Food price inflation will hit Aryzta margins
LAST week's nine-month trading update from Aryzta, the former IAWS, indicating that full-year earnings (after-tax profits) per share would be in line with earlier forecasts of about €3 per share failed to further boost the share price which finished on Friday at €37.45, down a euro for the week.
However, with the Aryzta share price having risen by 22 per cent over the past year, out-performing the index of non-financial Irish shares by almost 20 per cent in the process, it could be argued that the good news was already in the share price.

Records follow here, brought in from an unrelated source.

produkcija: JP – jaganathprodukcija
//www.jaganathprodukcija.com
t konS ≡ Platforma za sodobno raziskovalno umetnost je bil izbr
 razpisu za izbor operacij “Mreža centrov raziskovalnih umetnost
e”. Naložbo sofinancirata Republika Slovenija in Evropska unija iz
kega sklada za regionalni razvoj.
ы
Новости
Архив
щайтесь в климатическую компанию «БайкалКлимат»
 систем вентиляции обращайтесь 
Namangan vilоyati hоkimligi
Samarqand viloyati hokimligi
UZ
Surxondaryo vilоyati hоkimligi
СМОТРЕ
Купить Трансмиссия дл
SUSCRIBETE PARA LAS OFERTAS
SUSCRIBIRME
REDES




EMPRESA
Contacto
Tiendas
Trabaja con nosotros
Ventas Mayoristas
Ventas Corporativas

What the trading update demonstrates, yet again, is that Aryzta is now reaping the benefits of acquisitions it has made over the past year. These include the June 2010 acquisitions of Fresh Start Bakeries and Great Kitchens for a combined $1.08bn (€1.25bn) and the August 2010 purchase of the 50 per cent of Maidstone Bakeries, which it didn't already own, for €349m.

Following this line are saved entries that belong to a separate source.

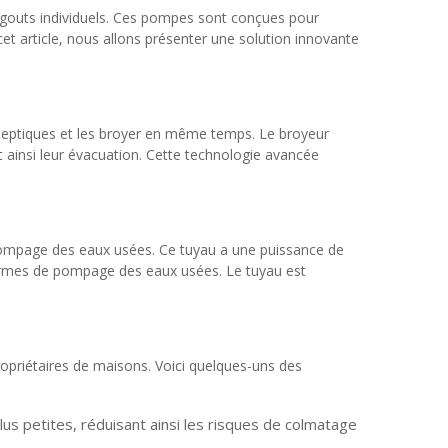
égouts individuels. Ces pompes sont conçues pour
et article, nous allons présenter une solution innovante
eptiques et les broyer en même temps. Le broyeur
t ainsi leur évacuation. Cette technologie avancée
 pompage des eaux usées. Ce tuyau a une puissance de
 termes de pompage des eaux usées. Le tuyau est
opriétaires de maisons. Voici quelques-uns des
us petites, réduisant ainsi les risques de colmatage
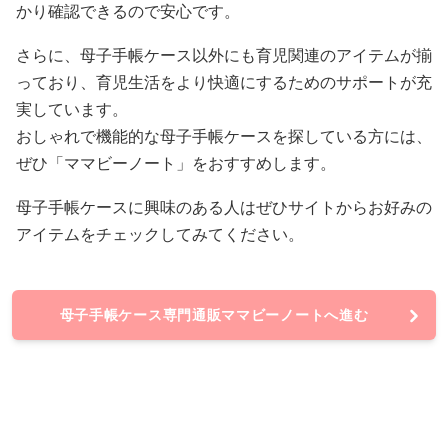
かり確認できるので安心です。
さらに、母子手帳ケース以外にも育児関連のアイテムが揃
っており、育児生活をより快適にするためのサポートが充
実しています。
おしゃれで機能的な母子手帳ケースを探している方には、
ぜひ「ママビーノート」をおすすめします。
母子手帳ケースに興味のある人はぜひサイトからお好みの
アイテムをチェックしてみてください。
母子手帳ケース専門通販ママビーノートへ進む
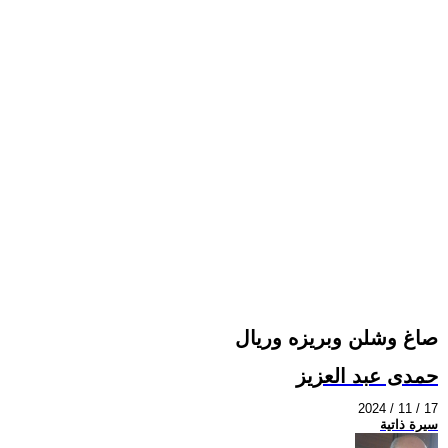
صاغ وشلن وبريزه وريال
حمدى عبد العزيز
2024 / 11 / 17
سيرة ذاتية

As a result Aryzta delivered sales growth of 31 per cent to €2.9bn in the nine months to the end of April. Even when the effect of these acquisitions and favourable currency movements are filtered out, underlying revenue growth was still 5.5 per cent. If, as seems likely, the company delivers its promised €3 earnings per share it will represent an annual increase of some 60 per cent.
However, while Aryzta will try to pass on raw material inflation costs on to its customers and wring greater efficiencies from its newly-acquired businesses, the likelihood is that the big multiples will force it to absorb at least some of the pain in the form of lower margins next year.